Du côté des associations comme les Petits frères des Pauvres, qui rendent visite à une soixantaine de personnes âgées dans la métropole, on est totalement opposé à un reconfinement des personnes âgées : « ce serait une catastrophe complète, tonne Anne-Marie Mériaud, la responsable de l’association orléanaise. Les personnes fragiles qui sont inquiètes se confinent déjà. Et puis aujourd’hui, venir dans un EHPAD est très compliqué, il y a beaucoup de contrôles… ». En raison des interdictions de rassemblement de plus de trente personnes, l’association a déjà annulé les goûters qu’elle organisait avec les personnes qu’elle accompagne. « Elles en ont beaucoup souffert quand on leur a annoncé, affirme Anne-Marie Mériaud. Bon, on se débrouille quand même pour faire des sorties par groupe de deux ou quatre… » 

Pour Stéphanie Coutan, directrice coordinatrice de trois résidences Idylia dans la métropole, un nouveau confinement serait également « préjudiciable. Certes, nos résidents sont tout à la fois anxieux et prudents, mais les gens qui sont chez nous veulent voir du monde. J’ai bien vu les effets du confinement : certains ont régressé. Par contre, le moral est remonté dès que nous avons pu rouvrir les parties communes et les activités. » Pour pallier la suppression des fêtes d’anniversaires, la directrice déploie d’ailleurs des trésors de créativité pour créer une animation compatible avec le protocole sanitaire. « Là, je vais organiser des petits-déjeuners le vendredi par groupe de dix, et les résidents sont ravis. Mais pour le marché de Noël et l’organisation du repas de Noël, on ne sait pas encore ce que l’on pourra faire… » 

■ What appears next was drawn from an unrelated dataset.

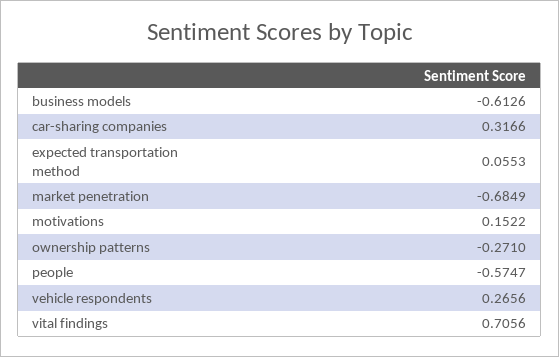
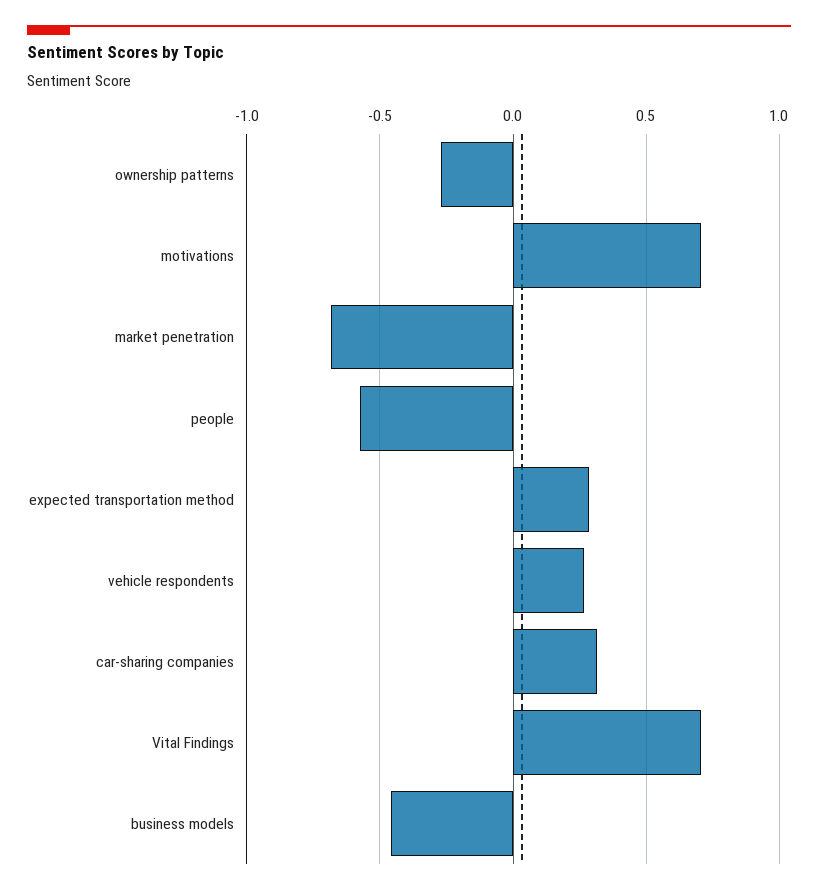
business models: -0.6126 -> -0.45
expected transportation method: 0.0553 -> 0.3
motivations: 0.1522 -> 0.7

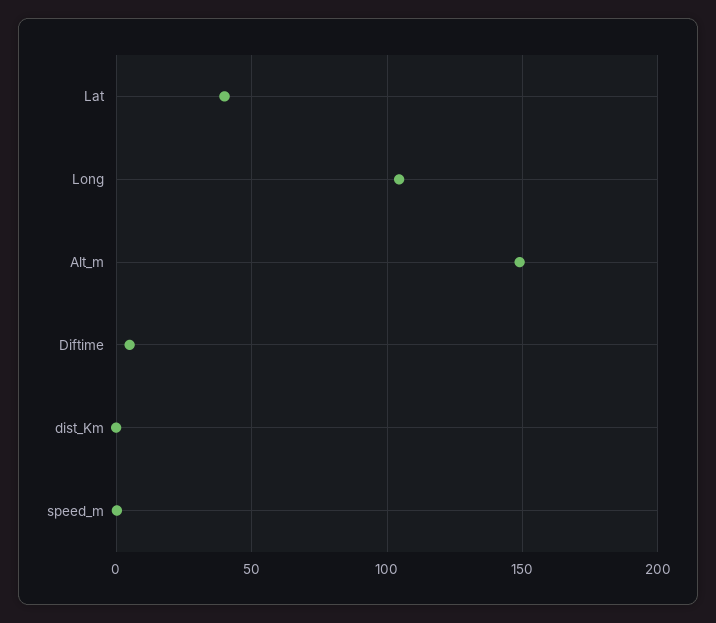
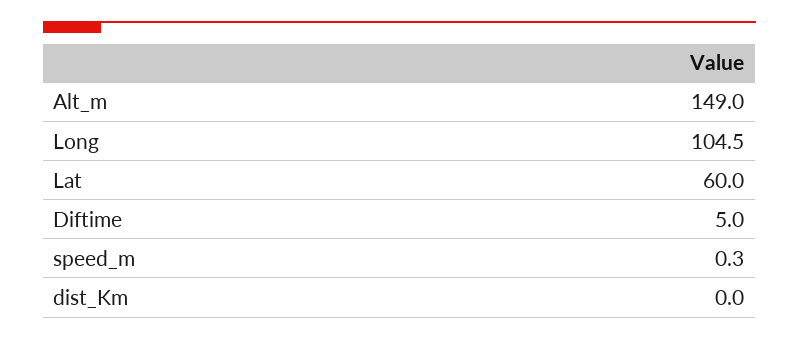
Lat: 40 -> 60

Si les professionnels du troisième âge et les associations sont donc opposés à un reconfinement des personnes âgées, les responsables politiques locaux ne sont guère plus enchantés par cette hypothèse. Pour Jean-Pierre Sueur, sénateur PS du Loiret, un nouveau confinement en raison de l’âge serait ainsi discriminatoire. « Il faut être strict dans les mesures sanitaires, mais aussi rester dans l’humanité, conserver le respect de chacun et refuser des discriminations basées sur l’âge, note l’ancien maire d’Orléans. Sinon, les personnes âgées risquent de mourir de désespoir et de solitude. » Pour l’anecdote, Jean-Pierre Sueur se rappelle ainsi une femme âgée qui souriait à la vue de ses petits-enfants. « Même si c’est avec de la distance, ce contact demeure important », plaide-t-il. Stéphanie Rist, députée du Loiret, ne dit pas mieux que son collègue sénateur : le reconfinement des personnes âgées, elle n’y croit pas une seconde. « Si une telle mesure était prise, on pourrait rapidement crier à la discrimination, abonde la parlementaire LaREM. Soyons clairs : pendant encore un an, un an et demi, nous allons traîner ce virus. Je ne suis pas sûr qu’on puisse dire aux personnes âgées : « durant tout ce laps de temps, vous allez être confinées ». Si vous leur imposez ça, vous mettez le feu. » De plus, Stéphanie Rist explique qu’il « n’y a pas que des personnes âgées en réanimation. Il y a aussi d’autres personnes à risque, fragiles. Que fait-on avec celles-là ? On les reconfine aussi ? »

Dans un rapport au mois de mai, le comité consultatif national d’éthique Pour les sciences de la vie et de la santé posait déjà la question d’un reconfinement partiel : « peut-on vraiment éviter une catégorisation des personnes qui aurait comme effet de fragmenter la société en cristallisant des oppositions, voire des haines ? Les incidences sociales majeures de la crise actuelle créent un défi de la solidarité, mais il y a un réel risque que chacun ne soit tenté de stigmatiser quiconque n’agit pas comme lui et ne suit pas ses critères. » Visionnaire.